In this case study, a client presented a history of persistent back pain around the thoracic region caused by a mal-positioned rib leading to thoracic spinal stiffness and pain at the surrounding soft tissues.

In the past, the client had sought treatments which consisted of direct treatment to the thoracic region of the spine including mobilisation and manipulation of the thoracic spine. However, relief was temporary. Stiffness of the spinal joint and pain returned fairly quickly after each treatment session. Exercises and trigger point releases have not worked and only provided limited relief. This pointed to the presence of an underlying cause for thoracic spine stiffness and muscle tightness. It was determined that the rib cage was mal-aligned or more specifically a rib was mal-positioned. This affected the mobility of the associated thoracic vertebrae, causing thoracic spine stiffness and therefore pain around the upper back region.

In a case of maligned ribs, they may sit superiorly (held in inhalation), inferiorly (held in exhalation, anteriorly or posteriorly. This can be determined through palpation of the ribs and compared against the better side of the rib cage as the client takes deep breaths. Is the symptomatic side is not rising as high - stuck in exhalation or held inferiorly, or not falling as deeply - held in inhalation or held superiorly?
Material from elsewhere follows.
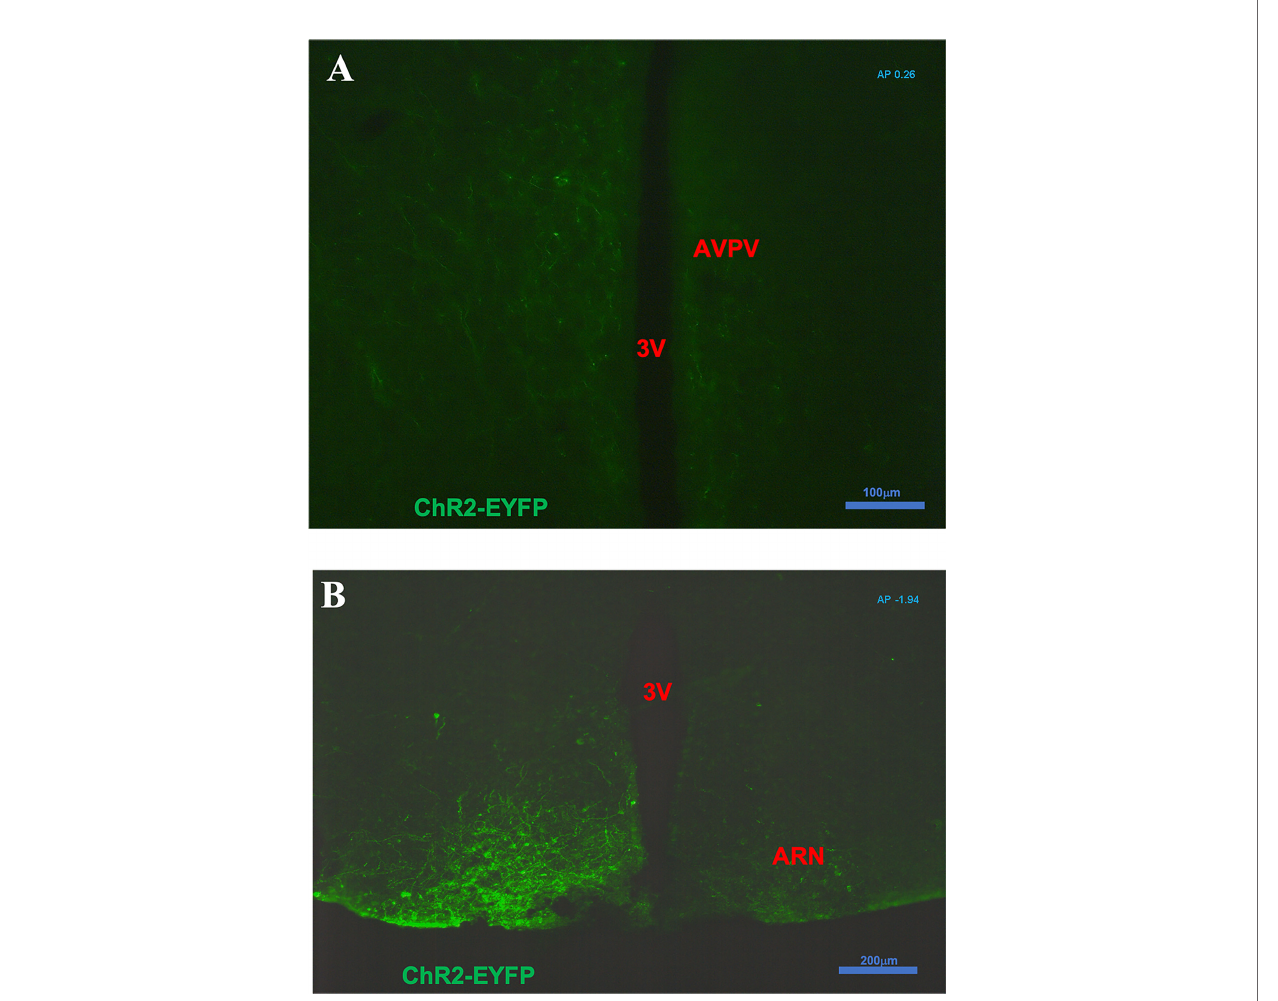
FIGURE 1 | Expression of ChR2-EYFP in kisspeptin neurons in the arcuate nucleus (ARC) and fi bers in the anteroventral periventricular nucleus (AVPV) in Kiss-cre mice. The coronal brain sections were obtained from Kiss-CRE mice to verify the expression of ChR2-EYFP in Kisspeptin neurons. (A) Note a number of ARC Kiss1 projection fi bers showing in the AVPV (AP +0.26 from Bregma); especially obvious on the ipsilateral virus injection side. (B) Note kisspeptin neurons with ChR2-EYFP expression in the virus (pAAV-EF1a-double fl oxed-hChR2(H134R)-EYFP-WPRE-HGHpA) injection side of ARC area (AP -1.94 from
Next, we need to determine the cause of what is holding the ribs in inhalation or exhalation. Possible causes include strong scalenes from shallow breathing, weak external obliques, tense intercostal muscles holding the ribs in position for ribs held in inhalation or for ribs held in exhalation, the rib may be locked at the costovertebra junction. Generally, ribs are more often found to be held in inhalation than in exhalation.

Treatment consists of first determining the point of pain on the thoracic spine, then working to increase the rib mobility. Rib mobility can be increased through mobilisation, muscle-energy techniques, and soft-tissue mobilisation over the intercostal muscles and scalenes. We begin first increasing the mobility of the last rib stuck in inhalation before progressing onto the next rib above.